Will any one be able to explain the use of “quadratic programming” in the context of curve construction via bootstrapping.

Heard it for the first time today!!

Some context might make any answer better. I have no idea what you mean by “curve construction”. What curve and how is it being constructed? Without knowing that, I couldn’t tell you how quadratic programming and bootstrapping would relate to it.

In case you’re not familiar with the other terms:

Quadratic programming is basically a way to minimize a quadratic function subject to constraints. For instance, minimizing the variance of a portfolio such that the weights sum to 1 is a quadratic programming problem. Also, it is possible to estimate least squares subject to constraints using a quadratic optimizer.

Bootstrapping is statistical technique used to generate distributions. I think wikipedia’s explanation is better than any I could do: “we take our original data set of N heights, and, using a computer, make a new sample (called a bootstrap sample) that is also of size N. This new sample is taken from the original using sampling with replacement so it is not identical with the original “real” sample. We repeat this a lot (maybe 1000 or 10,000 times), and for each of these bootstrap samples we compute its mean (each of these are called bootstrap estimates). We now have a histogram of bootstrap means. This provides an estimate of the shape of the distribution of the mean from which we can answer questions about how much the mean varies.”

Sounds like you are wanting to use quadratic programming (which is mostly used as an optimization technique in finance) to construct an efficient frontier, given means and covariances.
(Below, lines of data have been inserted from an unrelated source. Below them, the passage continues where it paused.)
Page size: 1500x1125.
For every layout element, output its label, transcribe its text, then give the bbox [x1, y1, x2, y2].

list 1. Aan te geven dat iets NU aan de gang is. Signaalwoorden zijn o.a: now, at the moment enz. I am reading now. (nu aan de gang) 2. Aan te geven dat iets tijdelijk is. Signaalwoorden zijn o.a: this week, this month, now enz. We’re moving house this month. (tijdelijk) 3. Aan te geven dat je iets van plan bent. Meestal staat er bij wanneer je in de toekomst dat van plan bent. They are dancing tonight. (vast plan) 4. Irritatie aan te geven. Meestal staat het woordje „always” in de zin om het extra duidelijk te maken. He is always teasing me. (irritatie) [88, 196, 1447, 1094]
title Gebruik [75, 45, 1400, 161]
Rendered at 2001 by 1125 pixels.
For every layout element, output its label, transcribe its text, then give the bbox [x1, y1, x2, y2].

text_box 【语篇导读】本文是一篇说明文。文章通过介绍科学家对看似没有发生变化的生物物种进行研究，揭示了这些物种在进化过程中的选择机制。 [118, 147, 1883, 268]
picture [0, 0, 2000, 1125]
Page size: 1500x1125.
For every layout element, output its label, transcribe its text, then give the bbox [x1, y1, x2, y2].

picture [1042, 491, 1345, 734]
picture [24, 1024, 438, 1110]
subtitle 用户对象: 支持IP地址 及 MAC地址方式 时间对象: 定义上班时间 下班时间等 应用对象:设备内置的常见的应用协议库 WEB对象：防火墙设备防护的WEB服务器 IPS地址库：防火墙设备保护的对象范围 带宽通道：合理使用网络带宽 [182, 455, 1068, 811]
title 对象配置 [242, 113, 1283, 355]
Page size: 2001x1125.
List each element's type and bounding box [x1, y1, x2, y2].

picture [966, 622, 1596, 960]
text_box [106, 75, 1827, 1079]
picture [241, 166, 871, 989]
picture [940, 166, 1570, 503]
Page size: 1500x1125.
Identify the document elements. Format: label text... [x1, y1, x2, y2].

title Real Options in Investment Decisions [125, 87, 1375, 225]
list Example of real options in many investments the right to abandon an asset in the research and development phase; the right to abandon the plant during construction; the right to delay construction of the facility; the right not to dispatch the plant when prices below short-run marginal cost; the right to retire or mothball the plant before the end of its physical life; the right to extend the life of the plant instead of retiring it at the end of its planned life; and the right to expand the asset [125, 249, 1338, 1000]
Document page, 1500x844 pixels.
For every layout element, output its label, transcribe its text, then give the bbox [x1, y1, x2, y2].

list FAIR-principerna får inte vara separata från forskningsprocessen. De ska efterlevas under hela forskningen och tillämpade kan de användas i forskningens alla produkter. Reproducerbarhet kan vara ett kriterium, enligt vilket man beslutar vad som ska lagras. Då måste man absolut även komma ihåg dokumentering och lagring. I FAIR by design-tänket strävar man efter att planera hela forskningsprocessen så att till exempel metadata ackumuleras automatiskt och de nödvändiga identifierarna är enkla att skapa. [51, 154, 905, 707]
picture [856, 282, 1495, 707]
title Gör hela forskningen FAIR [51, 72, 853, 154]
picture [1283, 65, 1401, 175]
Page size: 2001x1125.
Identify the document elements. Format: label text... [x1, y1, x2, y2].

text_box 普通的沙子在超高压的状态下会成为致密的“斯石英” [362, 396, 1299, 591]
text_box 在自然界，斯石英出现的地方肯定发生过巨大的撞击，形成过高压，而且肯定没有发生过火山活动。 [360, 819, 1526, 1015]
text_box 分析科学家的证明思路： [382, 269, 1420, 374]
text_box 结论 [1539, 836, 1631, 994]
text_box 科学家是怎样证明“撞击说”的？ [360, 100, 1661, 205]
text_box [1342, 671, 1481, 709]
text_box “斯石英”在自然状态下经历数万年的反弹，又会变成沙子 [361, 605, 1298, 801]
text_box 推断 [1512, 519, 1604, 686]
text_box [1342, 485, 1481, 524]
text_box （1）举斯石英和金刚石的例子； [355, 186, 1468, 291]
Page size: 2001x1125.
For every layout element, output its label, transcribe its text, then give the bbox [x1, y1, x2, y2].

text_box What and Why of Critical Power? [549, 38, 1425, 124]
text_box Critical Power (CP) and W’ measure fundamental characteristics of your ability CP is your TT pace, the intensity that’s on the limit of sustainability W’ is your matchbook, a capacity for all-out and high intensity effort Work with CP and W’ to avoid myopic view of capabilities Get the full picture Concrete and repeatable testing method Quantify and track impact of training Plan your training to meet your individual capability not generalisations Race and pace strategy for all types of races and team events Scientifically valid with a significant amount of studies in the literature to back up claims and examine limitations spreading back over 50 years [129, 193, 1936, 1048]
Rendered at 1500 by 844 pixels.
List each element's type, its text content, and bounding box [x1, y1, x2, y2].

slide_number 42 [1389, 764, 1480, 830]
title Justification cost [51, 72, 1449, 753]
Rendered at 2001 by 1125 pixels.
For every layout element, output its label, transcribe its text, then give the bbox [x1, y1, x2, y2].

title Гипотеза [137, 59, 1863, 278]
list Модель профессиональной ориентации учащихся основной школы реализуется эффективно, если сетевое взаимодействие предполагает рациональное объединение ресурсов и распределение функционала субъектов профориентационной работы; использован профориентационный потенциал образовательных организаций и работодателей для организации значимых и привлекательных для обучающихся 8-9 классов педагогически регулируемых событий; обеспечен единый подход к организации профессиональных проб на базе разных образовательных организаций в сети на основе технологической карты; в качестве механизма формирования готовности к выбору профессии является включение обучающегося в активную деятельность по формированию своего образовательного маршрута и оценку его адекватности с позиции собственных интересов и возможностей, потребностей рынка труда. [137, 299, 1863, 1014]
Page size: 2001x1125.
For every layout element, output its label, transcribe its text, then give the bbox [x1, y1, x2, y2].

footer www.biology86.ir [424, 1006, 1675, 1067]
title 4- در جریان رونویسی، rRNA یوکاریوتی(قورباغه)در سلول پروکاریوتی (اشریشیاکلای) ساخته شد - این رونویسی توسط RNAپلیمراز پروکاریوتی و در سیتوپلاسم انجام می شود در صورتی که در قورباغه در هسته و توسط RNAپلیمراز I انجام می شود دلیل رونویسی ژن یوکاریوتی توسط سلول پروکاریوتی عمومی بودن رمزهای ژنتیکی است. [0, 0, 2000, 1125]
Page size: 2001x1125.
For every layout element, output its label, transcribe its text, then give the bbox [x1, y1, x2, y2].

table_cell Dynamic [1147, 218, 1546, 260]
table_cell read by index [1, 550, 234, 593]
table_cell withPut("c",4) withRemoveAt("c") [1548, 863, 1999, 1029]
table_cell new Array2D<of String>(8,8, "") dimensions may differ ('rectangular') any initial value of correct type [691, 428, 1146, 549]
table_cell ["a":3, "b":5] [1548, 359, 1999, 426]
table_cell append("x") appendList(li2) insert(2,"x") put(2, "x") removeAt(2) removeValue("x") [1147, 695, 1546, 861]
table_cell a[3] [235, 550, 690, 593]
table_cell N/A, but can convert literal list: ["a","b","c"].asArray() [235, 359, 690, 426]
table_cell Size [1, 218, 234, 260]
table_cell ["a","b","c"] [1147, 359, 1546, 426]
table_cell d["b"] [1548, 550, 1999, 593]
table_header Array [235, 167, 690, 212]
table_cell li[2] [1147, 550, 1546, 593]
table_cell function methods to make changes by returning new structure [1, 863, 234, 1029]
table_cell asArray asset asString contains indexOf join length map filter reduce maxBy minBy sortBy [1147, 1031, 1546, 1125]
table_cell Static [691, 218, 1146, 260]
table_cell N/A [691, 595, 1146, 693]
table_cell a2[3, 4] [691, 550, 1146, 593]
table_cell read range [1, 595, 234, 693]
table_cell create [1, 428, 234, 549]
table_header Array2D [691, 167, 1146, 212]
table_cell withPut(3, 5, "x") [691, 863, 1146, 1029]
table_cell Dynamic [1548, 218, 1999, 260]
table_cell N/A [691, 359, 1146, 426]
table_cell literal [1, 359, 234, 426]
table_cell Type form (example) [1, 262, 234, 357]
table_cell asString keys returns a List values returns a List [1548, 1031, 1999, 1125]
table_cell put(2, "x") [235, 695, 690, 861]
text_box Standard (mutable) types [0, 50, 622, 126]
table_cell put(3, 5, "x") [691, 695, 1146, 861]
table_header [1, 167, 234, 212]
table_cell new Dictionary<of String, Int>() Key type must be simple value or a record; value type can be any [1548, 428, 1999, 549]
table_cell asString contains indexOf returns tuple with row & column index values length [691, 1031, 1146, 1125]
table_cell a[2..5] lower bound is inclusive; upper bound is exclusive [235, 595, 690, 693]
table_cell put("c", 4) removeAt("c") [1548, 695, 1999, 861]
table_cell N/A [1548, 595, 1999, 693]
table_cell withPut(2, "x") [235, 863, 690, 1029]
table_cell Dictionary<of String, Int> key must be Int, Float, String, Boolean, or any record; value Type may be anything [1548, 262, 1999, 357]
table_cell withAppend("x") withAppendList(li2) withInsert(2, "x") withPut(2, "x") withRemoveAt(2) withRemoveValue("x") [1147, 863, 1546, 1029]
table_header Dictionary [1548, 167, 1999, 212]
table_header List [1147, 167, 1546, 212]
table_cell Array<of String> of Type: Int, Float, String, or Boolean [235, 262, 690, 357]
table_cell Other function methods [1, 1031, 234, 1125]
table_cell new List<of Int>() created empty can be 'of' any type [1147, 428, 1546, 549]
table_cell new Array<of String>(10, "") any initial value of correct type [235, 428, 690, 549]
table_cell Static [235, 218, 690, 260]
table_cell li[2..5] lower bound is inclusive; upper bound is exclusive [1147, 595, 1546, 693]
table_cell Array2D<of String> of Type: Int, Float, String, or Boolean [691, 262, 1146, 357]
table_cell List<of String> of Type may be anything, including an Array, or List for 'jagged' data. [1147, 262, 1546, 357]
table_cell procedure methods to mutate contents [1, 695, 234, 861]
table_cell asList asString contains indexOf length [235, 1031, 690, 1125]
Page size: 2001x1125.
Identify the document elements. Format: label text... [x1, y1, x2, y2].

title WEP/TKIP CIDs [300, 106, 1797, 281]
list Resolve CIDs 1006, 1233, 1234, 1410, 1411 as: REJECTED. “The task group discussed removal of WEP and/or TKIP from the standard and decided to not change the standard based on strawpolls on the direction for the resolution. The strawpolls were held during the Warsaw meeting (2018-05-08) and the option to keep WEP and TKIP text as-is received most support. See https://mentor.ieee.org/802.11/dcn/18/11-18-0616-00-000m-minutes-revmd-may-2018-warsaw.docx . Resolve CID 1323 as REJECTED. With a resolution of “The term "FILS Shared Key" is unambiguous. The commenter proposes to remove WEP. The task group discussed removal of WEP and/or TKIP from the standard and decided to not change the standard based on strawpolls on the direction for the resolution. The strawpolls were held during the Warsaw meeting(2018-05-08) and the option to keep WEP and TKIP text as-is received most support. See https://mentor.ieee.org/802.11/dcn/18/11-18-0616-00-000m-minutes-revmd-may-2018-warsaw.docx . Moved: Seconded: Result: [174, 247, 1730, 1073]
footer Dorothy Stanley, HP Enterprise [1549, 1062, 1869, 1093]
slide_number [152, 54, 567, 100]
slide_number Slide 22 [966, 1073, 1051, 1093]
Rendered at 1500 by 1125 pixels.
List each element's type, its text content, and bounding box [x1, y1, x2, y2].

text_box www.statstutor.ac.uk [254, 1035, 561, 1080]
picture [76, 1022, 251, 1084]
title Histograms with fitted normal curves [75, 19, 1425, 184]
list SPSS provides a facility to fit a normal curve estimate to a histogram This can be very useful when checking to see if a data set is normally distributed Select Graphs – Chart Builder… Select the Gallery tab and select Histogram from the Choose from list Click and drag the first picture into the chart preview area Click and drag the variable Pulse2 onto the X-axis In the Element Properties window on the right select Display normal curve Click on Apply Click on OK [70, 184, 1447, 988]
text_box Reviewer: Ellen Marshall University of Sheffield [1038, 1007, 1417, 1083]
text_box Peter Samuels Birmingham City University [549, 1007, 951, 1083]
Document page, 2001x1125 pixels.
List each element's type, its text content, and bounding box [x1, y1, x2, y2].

You’re likely to use bootstrapping to create a set of return sequences based on your initial data sample, but whose time-ordering of returns is randomized (this is also a useful purpose of bootstrapping - to see what your equity curve might look like if you mix up the order of your returns stream). Then repeat this over and over.

The idea is that the means and correlations might vary a little bit from realization to realization (one realization being one simulated returns stream). Since the constituents of the optimal portfolio can sometimes change dramatically based on small changes in inputs, this provides a one method to try to increase robustness of a portfolio allocation to small changes in the distributional characteristics.